Pilotprojekt MobiPro EU

Mit dem Projekt „MobiPro EU“ erhalten Jugendliche aus Spanien, denen sich aufgrund der dortigen hohen Jugendarbeitslosigkeit aktuell keine berufliche Perspektive in ihrem Heimatland bietet, eine aussichtsreiche Zukunftsperspektive in Form einer dualen Ausbildung auf dem saarländischen Arbeitsmarkt.

Nicht nur für die jugendlichen Teilnehmer ist das Projekt eine Chance auf eine Zukunftsperspektive, auch das Saarland kann von ihnen profitieren. Viele Ausbildungsstellen, gerade im Handwerk, bleiben jedes Jahr unbesetzt. Der demografische Wandel und die Akademisierung unserer Jugend erschweren es den Betrieben zusehends, geeignete Auszubildende zu finden.

Im Jahr 2015 startete das erste MobiPro EU Pilotprojekt der SHS Foundation mit 20 spanischen TeilnehmerInnen aus dem Raum Alicante, die eine duale Ausbildung in einem von ihnen gewünschten Beruf im Saarland aufnahmen.
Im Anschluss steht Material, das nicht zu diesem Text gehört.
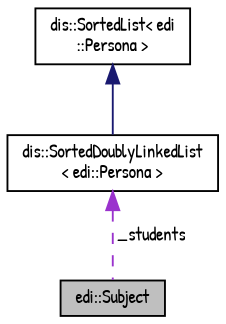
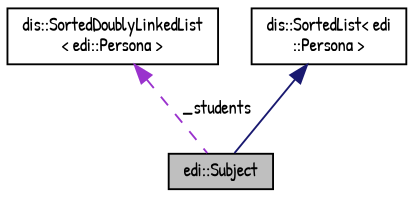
  digraph {
    fontname="Patrick Hand"
    node [color=black fillcolor=white fontname="Patrick Hand" fontsize=10 shape=record style=filled]
    edge [dir=back fontname="Patrick Hand" fontsize=10 labelfontname=Helvetica labelfontsize=10]
    n1 [fillcolor=grey75 fontcolor=black height=0.2 label="edi::Subject" width=0.4]
    n2 [height=0.2 label="dis::SortedDoublyLinkedList\l\< edi::Persona \>" width=0.4]
    n3 [height=0.2 label="dis::SortedList\< edi\l::Persona \>" width=0.4]
    n2 -> n1 [color=darkorchid3 label=" _students" style=dashed]
-   n3 -> n2 [color=midnightblue style=solid]
+   n3 -> n1 [color=midnightblue style=solid]
  }
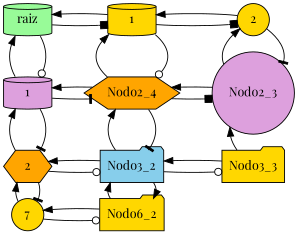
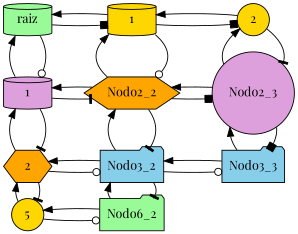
  digraph {
    rankdir=LR
    fontname="Playfair Display"
    node [group=0 shape=cylinder style=filled fillcolor=gold fontname="Playfair Display"]
    edge [fontname="Playfair Display"]
    n1 [label=raiz fillcolor=palegreen]
    n2 [group=2 label=1 fillcolor=plum]
    n3 [group=3 label=2 shape=hexagon fillcolor=orange]
-   n4 [group=6 label=7 shape=circle]
+   n4 [group=6 label=5 shape=circle]
    n5 [label=1]
-   Nodo2_2 [fillcolor=orange group=2 shape=hexagon label=Nodo2_4]
+   Nodo2_2 [fillcolor=orange group=2 shape=hexagon]
    Nodo3_2 [fillcolor=skyblue group=3 shape=folder]
-   Nodo6_2 [group=6 shape=folder]
+   Nodo6_2 [fillcolor=palegreen group=6 shape=folder]
    n9 [label=2 shape=circle]
    Nodo2_3 [fillcolor=plum group=2 shape=circle]
-   Nodo3_3 [group=3 shape=folder]
+   Nodo3_3 [fillcolor=skyblue group=3 shape=folder]
    subgraph sub_1 {
      rank=same
      n1
      n2
      n3
      n4
    }
    subgraph sub_2 {
      rank=same
      n5
      Nodo2_2
      Nodo3_2
      Nodo6_2
    }
    subgraph sub_3 {
      rank=same
      n9
      Nodo2_3
      Nodo3_3
    }
    n1 -> n2 [arrowhead=odot]
    n1 -> n2 [dir=back]
    n1 -> n5 [arrowhead=box]
    n1 -> n5 [dir=back]
    n2 -> n3 [arrowhead=tee]
    n2 -> n3 [dir=back]
    n2 -> Nodo2_2 [arrowhead=tee]
    n2 -> Nodo2_2 [dir=back]
    n3 -> n4 [arrowhead=tee]
    n3 -> n4 [dir=back]
    n3 -> Nodo3_2 [arrowhead=odot]
    n3 -> Nodo3_2 [dir=back]
    n4 -> Nodo6_2 [arrowhead=odot]
    n4 -> Nodo6_2 [dir=back]
    n5 -> Nodo2_2 [arrowhead=odot]
    n5 -> Nodo2_2 [dir=back]
    n5 -> n9 [arrowhead=box]
    n5 -> n9 [dir=back]
    Nodo2_2 -> Nodo3_2 [arrowhead=tee]
    Nodo2_2 -> Nodo3_2 [dir=back]
    Nodo2_2 -> Nodo2_3 [arrowhead=box]
    Nodo2_2 -> Nodo2_3 [dir=back]
-   Nodo3_2 -> Nodo6_2 [arrowhead=normal]
+   Nodo3_2 -> Nodo6_2 [arrowhead=tee]
    Nodo3_2 -> Nodo6_2 [dir=back]
    Nodo3_2 -> Nodo3_3 [arrowhead=odot]
    Nodo3_2 -> Nodo3_3 [dir=back]
    n9 -> Nodo2_3 [arrowhead=tee]
    n9 -> Nodo2_3 [dir=back]
+   Nodo2_3 -> Nodo3_3 [arrowhead=box]
    Nodo2_3 -> Nodo3_3 [dir=back]
  }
Im Januar 2016 konnten 33 weitere junge SpanierInnen aus Andalusien eine duale Ausbildung im Saarland antreten.

Die TeilnehmerInnen absolvierten ihre Ausbildung in den verschiedensten Berufen und Branchen, wie z. B. in der Lagerlogistik, im Hotelgewerbe und der Gastronomie, der Lebensmittelbranche und im Einzelhandel. Die Mehrheit der AbsolventenInnen ist nach Ausbildungsabschluss nahtlos in eine Vollzeitbeschäftigung im Ausbildungsbetrieb übergegangen, andere kehrte zurück nach Spanien, um sich dort beruflich neu zu orientieren.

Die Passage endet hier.